The included documentary segments are expected to cover the insurgents, the buildup to this battle, and the causes of those fighting against American soldiers. “Why there were people from all these different countries assembling in Fallujah at that moment, is a fascinating lesson learned,” Tamte says.

Tamte says his team on Six Days focused on the costs of war, not just the gunplay, while honoring those who served (but to note, no real service members or Iraqis will be depicted in gameplay). “I don’t believe that the public collectively really understands the cost of that action, and they don’t understand the sacrifice of the individuals on both sides.

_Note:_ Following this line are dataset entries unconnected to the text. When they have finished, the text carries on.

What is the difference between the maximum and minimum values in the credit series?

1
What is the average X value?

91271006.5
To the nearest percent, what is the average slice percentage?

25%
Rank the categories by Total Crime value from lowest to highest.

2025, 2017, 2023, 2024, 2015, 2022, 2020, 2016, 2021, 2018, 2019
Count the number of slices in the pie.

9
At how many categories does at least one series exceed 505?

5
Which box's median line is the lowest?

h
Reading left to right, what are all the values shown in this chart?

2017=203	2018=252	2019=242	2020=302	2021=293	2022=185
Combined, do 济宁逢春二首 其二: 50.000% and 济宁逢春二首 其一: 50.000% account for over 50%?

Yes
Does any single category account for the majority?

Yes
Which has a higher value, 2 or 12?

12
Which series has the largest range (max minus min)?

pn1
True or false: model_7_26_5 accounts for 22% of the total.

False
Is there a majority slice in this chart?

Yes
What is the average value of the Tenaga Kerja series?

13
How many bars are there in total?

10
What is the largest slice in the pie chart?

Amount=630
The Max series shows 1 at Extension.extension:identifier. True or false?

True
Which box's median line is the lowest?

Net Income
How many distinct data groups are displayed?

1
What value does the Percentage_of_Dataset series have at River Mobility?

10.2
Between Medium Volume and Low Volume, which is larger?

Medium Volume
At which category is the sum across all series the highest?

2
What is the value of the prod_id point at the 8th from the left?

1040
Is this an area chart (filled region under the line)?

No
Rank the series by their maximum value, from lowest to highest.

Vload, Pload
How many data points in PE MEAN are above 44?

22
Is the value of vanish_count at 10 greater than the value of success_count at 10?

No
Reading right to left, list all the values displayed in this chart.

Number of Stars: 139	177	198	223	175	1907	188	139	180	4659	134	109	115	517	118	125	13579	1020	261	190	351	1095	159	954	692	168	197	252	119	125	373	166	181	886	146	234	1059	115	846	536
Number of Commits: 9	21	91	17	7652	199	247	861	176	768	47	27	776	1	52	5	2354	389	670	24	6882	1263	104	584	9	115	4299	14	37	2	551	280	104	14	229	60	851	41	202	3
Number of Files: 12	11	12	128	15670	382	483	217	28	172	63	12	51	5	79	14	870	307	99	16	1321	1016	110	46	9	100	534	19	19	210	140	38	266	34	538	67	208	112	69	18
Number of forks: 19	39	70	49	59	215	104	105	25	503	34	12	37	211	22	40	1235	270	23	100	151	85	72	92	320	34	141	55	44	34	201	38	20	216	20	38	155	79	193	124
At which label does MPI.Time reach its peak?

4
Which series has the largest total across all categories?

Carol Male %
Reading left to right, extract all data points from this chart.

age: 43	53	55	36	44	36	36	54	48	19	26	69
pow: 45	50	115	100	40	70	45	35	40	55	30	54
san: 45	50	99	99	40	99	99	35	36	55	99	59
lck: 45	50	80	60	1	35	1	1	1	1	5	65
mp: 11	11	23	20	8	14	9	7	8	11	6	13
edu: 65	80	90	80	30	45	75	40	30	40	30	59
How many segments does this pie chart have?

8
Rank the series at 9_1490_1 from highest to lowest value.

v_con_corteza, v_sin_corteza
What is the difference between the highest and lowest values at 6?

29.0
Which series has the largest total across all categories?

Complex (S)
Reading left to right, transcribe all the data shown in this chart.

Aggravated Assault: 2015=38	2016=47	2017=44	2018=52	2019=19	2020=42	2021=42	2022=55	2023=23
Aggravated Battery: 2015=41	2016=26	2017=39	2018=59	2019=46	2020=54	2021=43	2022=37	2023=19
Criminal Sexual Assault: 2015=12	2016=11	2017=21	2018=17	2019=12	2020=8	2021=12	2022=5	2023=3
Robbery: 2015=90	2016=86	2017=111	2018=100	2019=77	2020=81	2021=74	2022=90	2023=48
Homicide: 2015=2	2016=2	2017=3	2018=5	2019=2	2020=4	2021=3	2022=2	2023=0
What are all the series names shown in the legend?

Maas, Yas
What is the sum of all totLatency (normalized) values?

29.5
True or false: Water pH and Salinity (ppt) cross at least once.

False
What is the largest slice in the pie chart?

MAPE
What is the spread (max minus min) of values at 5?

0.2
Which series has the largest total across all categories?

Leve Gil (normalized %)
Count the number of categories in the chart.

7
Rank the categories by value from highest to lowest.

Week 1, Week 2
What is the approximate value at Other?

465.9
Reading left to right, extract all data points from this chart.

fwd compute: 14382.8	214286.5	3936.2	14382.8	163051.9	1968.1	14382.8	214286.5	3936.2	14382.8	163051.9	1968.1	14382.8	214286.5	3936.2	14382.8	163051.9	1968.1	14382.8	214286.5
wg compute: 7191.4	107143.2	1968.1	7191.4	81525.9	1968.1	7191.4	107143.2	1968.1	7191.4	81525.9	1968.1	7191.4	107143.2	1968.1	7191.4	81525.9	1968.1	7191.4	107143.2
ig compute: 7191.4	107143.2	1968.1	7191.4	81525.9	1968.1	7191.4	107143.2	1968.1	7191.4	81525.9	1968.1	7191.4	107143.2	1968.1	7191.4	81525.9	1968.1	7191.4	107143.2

If I can put players in a situation where they are faced with those same challenges, then people who play Six Days in Fallujah will understand that if you’re going to assault a city, the cost is guaranteed to be massive.”

Then why make a video game instead of telling the story in a different medium like a documentary, where the interview footage might be a better fit? Garcia points to video gaming’s ability to put someone in that moment. “When we watch a movie or read a book, we are limited to a very specific lens. [...] A video game can do a much better job of broadening the perspective. Players are in control of the experience, and they can fail at it. […] Everyone has an opinion about war, but most people have not fought in one. With Six Days in Fallujah, the hope was to ensure the stories were told so people were not clueless to the existence of the worst battle in recent American history.”

After speaking to parents whose sons died in Fallujah, Tamte says the mission is to tell what happened, and remember it. “What we’re reminding people of is, without a doubt, one of the most historical battles of the past half-century. I think we share that objective with those people because they were very concerned about not forgetting their sons’ sacrifice,” says Tamte.

While Machuga shares reservations about the actual conflict, he wants the team to have a chance before dismissing it outright. “Let’s play through it. See what this thing is. And then you can have conversations,” he says. “I appreciate the fact that somebody is stepping up to take a swing at it. [...] We have a very upset part of the internet, but then I also know where they’re coming from. There’s 10% of the people I interact with [that] hate the military, hate the troops, hate veterans, call us baby killers no matter what. You’re never going to win those 10% over.”

Phipps worries that authenticity isn’t possible regardless of the game maker’s goals. “It will not give you anywhere near an accurate sense of what it’s like to be near a battlefield, what it’s like to not just experience death in front of you, but to smell it, to hear it,” he says. “It’s not going to tell you what it’s like to watch a gunnery sergeant get reduced to ash in front of you, or having to clean him up afterward.”

Echoing that sentiment is another Ismail tweet from the early marketing efforts: “Six Days promises realism, but only where it supports a narrative heroism.”

At the end of our interview, Tamte suggests Six Days can inform and add to the conversation about the Iraq War. “Ultimately, we need to ask big questions before we go to war,” he says, “and we as a public can’t do that unless we have the knowledge.”

Ismail sees it a different way: “That’s not entertainment, that’s propaganda you have to pay for.”